Hemorrhagic symptoms, such as nose bleeding, are very rare in brucellosis cases; they are frequently associated with B. melitensis (Citak et al. 2010, Karsen et al. 2012). In our study, B. melitensis was isolated in the blood culture of one of three cases with hemorrhagic symptoms. In two cases, Brucella spp. were also isolated, but they could not typed.

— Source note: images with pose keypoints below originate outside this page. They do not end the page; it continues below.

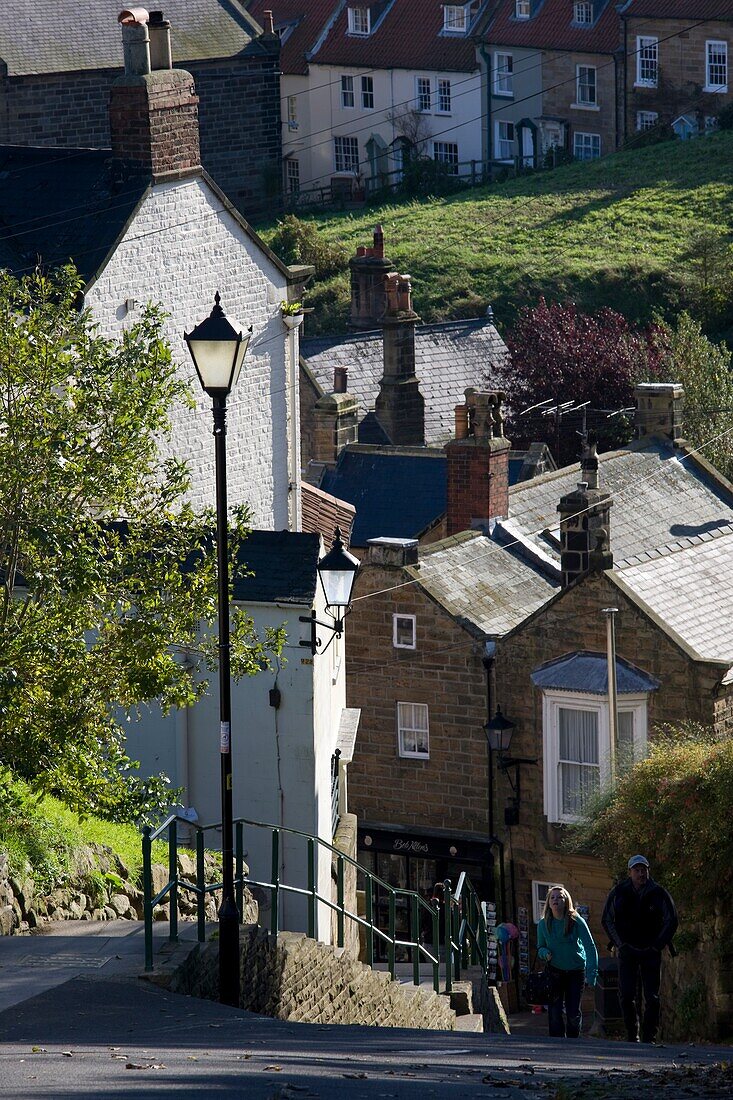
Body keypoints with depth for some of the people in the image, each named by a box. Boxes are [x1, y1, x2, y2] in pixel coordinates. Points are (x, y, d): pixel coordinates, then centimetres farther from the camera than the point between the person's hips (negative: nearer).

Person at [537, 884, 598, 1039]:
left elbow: (590, 947, -16)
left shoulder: (576, 922, -14)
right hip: (555, 972, 2)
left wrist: (591, 974, -25)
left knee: (573, 1012, -3)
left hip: (576, 971, -2)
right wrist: (545, 953, -16)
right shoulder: (544, 924, -5)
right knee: (555, 1010, -9)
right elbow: (540, 947, 10)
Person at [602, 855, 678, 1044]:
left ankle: (649, 1037, -1)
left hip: (651, 951, -1)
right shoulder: (619, 892, 0)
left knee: (652, 997, -5)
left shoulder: (658, 893, -3)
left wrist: (657, 945, -3)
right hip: (627, 951, 1)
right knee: (626, 996, -5)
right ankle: (632, 1035, 5)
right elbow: (607, 920, 8)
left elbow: (671, 921, 4)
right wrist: (620, 943, 0)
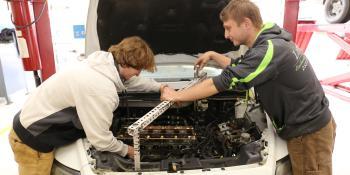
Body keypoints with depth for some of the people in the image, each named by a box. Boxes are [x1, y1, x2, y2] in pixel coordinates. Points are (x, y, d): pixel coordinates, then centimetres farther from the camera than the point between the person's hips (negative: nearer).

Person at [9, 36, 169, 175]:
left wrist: (159, 86, 23)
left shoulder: (106, 62, -4)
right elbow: (101, 140, -24)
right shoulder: (102, 90, -33)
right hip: (31, 137, -8)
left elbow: (132, 80, 16)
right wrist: (126, 150, -6)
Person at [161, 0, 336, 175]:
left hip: (309, 132, -9)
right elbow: (238, 67, 19)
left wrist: (177, 95, -21)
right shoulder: (269, 41, 4)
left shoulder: (271, 49, -28)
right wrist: (212, 55, 12)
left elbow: (224, 81, -29)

CCHF is another endemic zoonotic disease in Turkey that presents with fever and bleeding manifestations. Our hospital is a reference center for CCHF cases in the central Black Sea Region (Belet et al. 2014). Therefore, we started ribavirin treatment in two cases with severe thrombocytopenia and hemorrhagic symptoms at the beginning. These patients were dealing with stock breeding, and they had been admitted to the hospital in the summer months. However, their PCR and serological tests for CCHF diseases were negative, and Brucella spp. were isolated in the blood cultures. These patients were diagnosed with brucellosis. In the literature, Almış et al. also reported that a patient with a severe thrombocytopenia was initially thought to have CCHF, but the definitive diagnosis turned out to be brucellosis (Almiş et al. 2012).
Conclusions
Brucellosis can mimic a great number of hematologic and zoonotic diseases like CCHF. In countries where brucellosis is endemic, brucellosis should be considered in the differential diagnosis of pancytopenia, treatment-resistant immune thrombocytopenia, and CCHF. In cases that are admitted with hemorrhagic symptoms and with severe thrombocytopenia, supportive treatment should be started, tests for a possible diagnosis of brucellosis should be run, and doctors should be alert for complications.
Footnotes
Author Disclosure Statement
No competing financial interests exist.